Supplied records:
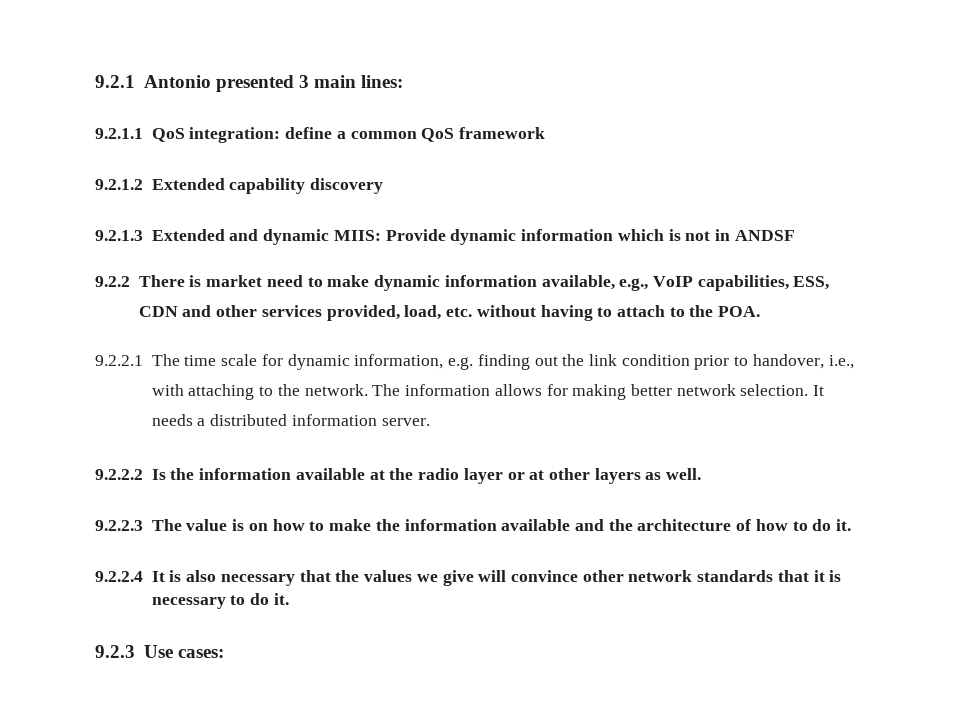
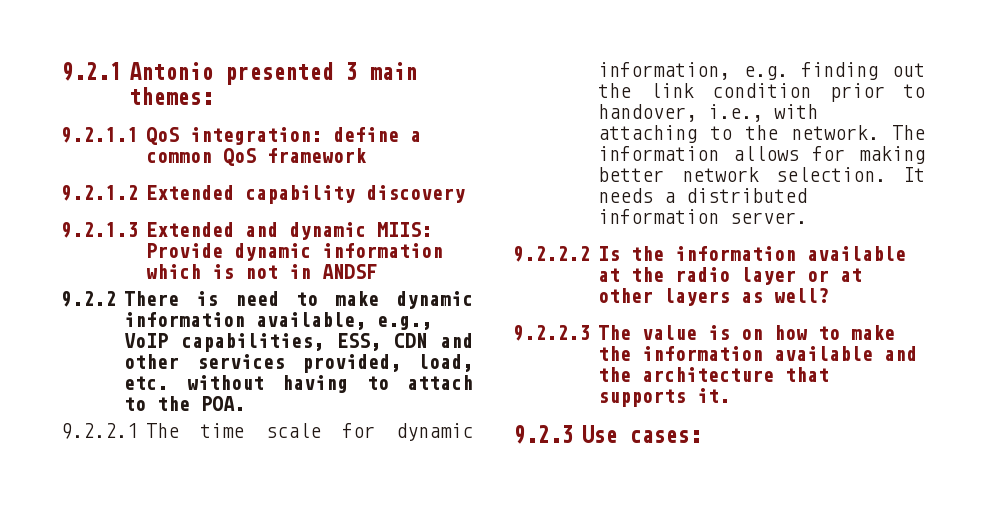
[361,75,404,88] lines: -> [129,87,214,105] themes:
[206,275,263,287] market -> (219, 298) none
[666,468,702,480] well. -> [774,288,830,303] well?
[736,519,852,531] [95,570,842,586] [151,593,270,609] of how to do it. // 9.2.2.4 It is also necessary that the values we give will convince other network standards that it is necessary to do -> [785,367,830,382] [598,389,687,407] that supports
--
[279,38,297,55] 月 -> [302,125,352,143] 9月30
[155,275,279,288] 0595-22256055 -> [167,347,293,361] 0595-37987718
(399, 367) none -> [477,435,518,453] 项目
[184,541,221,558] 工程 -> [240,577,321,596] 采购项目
* * *
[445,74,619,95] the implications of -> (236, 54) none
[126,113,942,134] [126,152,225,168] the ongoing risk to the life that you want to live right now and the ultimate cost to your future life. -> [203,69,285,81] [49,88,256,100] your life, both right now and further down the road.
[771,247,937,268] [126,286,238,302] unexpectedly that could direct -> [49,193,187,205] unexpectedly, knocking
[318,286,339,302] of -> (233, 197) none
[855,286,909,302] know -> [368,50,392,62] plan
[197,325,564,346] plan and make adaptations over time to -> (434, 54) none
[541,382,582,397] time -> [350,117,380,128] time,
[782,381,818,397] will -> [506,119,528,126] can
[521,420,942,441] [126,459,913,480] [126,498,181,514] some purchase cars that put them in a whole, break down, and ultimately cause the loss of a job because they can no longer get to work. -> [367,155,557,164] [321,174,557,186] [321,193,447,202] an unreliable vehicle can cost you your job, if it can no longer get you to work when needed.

Prompt: Take the records above and return, word for word, only the lines that fall from the line with "[197,325,564,346] plan and" to the line with "[521,420,942,441] [126,459,913,480] [126,498,181,514]", both of them included.

Result of the exercise:
[197,325,564,346] plan and make adaptations over time to -> (434, 54) none
[541,382,582,397] time -> [350,117,380,128] time,
[782,381,818,397] will -> [506,119,528,126] can
[521,420,942,441] [126,459,913,480] [126,498,181,514] some purchase cars that put them in a whole, break down, and ultimately cause the loss of a job because they can no longer get to work. -> [367,155,557,164] [321,174,557,186] [321,193,447,202] an unreliable vehicle can cost you your job, if it can no longer get you to work when needed.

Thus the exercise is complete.